When the Commonwealth Bank, the largest bank in Australia, came out with its results in February 2008, the stock prices of the majority of the Australian banks started declining, because the Commonwealth Bank’s results were found to be disappointing (Ingemarsson, 2008). The profitability of the banking sector has become the key concern under the circumstances. But the confidence expressed by the Reserve Bank of Australia in the banking system of the country sounds reassuring for the investors and the business community. At the same time, Governor Glenn Stevens emphasized that the banks must not look towards the government to bail them out of the crisis, and instead, they’ll have to be more cautious and avoid further risk taking while assuming that the liquidity is no longer a threat (Ingemarsson, 2008a).

Risk propositions

The banking system works under certain assumptions and risk propositions. The risks depend upon how the customer would behave, how the stock market would move, the profitability/ earning of the client companies, or the interest rates. The risk proposition further widens when the bank starts its operations on an international scale. The Australian banking system is quite a competitive one with big players like National Australia Bank (NAB, ANZ, Westpac, and Commonwealth Bank. In addition, several smaller players and non-banking financial institutions also play a crucial role in the country’s economy. All these institutions are facing the heat on the revenue earning front. The rate of interest has seen an unprecedented hike in recent years and it is at the highest level since 2001. The risk components of the banking system include;

Credit Risk

The risk associated with a bank’s asset loans is termed credit risk. Credit risk is measured by;

  1. The ratio of non-performing assets to total loans and leases
  2. Ratio of nonperforming assets to equity capital.
  3. Ratio of total loans to total deposits.
  4. Ratio of net charge-offs of loans to total loans and leases
  5. Ratio of annual provision for loan losses to total loans and leases or the equity capital.

**DATA LISTING**
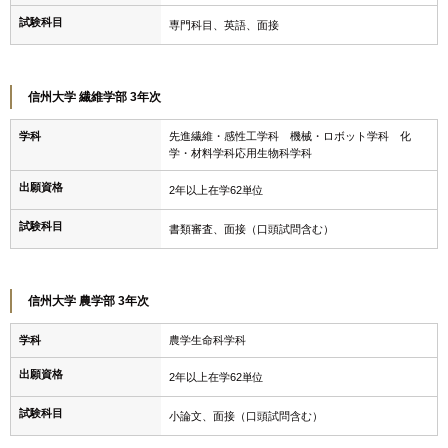
試験科目
専門科目、英語、面接
信州大学 繊維学部 3年次
学科
先進繊維・感性工学科 機械・ロボット学科 化
学・材料学科応用生物科学科
出願資格
2年以上在学62単位
試験科目
書類審査、面接（口頭試問含む）
信州大学 農学部 3年次
学科
農学生命科学科
出願資格
2年以上在学62単位
試験科目
小論文、面接（口頭試問含む）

**YOUR TASKS**
1. From the passage on Australian banking risk, transcribe the part that opens with the words containing "The risk associated" and closes with "to equity capital.".
2. Pick up the passage on Australian banking risk where it stops and continue it.

**ANSWERS TO THE EXERCISE**
1.
The risk associated with a bank’s asset loans is termed credit risk. Credit risk is measured by;

  1. The ratio of non-performing assets to total loans and leases
  2. Ratio of nonperforming assets to equity capital.

2.
ANZ has been managing the credit risk within the limits by dealing with creditworthy counterparties, setting credit limits on exposures to counterparties, and obtaining collateral where appropriate. NAB is also maintaining a strong focus on the quality of assets to take care of its credit risk. The ratio of gross non-accrual loans to total loans of NAB has registered significant improvement from 0.62% to 0.59% during the last five years.

Liquidity Risk

This risk arises when the bank is short of liquid cash and is not able to meet the customer’s needs when he wishes to withdraw his money. This risk can be measured in terms of:

  1. Ratio of purchased funds (like federal funds, securities, etc) to total assets
  2. Ratio of cash and due-from balances held at other depository institutions to total assets.
  3. Ratio of cash assets and government securities to total assets.

This figure becomes damaging when the liability figure outgrows and starts showing the signs of becoming more than the assets. As per the annual report, on 30th September 2007, ANZ had an asset amount totaling $m59030 for the next three months as against liabilities for the corresponding period of about $202556. But it has been able to manage that effectively for this period helps the bank in projecting encouraging figures for the next couple of years. For a period of 1 to 5 years, the bank had liquid assets of $m57183 as against the liabilities of $m51794. This figure would help the bank in retaining a good liquidity ratio in the coming months. Similarly, the total cash and liquid assets of NAB are $m6190 on September 30th, as against the corresponding figures of $m5913 for the year 2006.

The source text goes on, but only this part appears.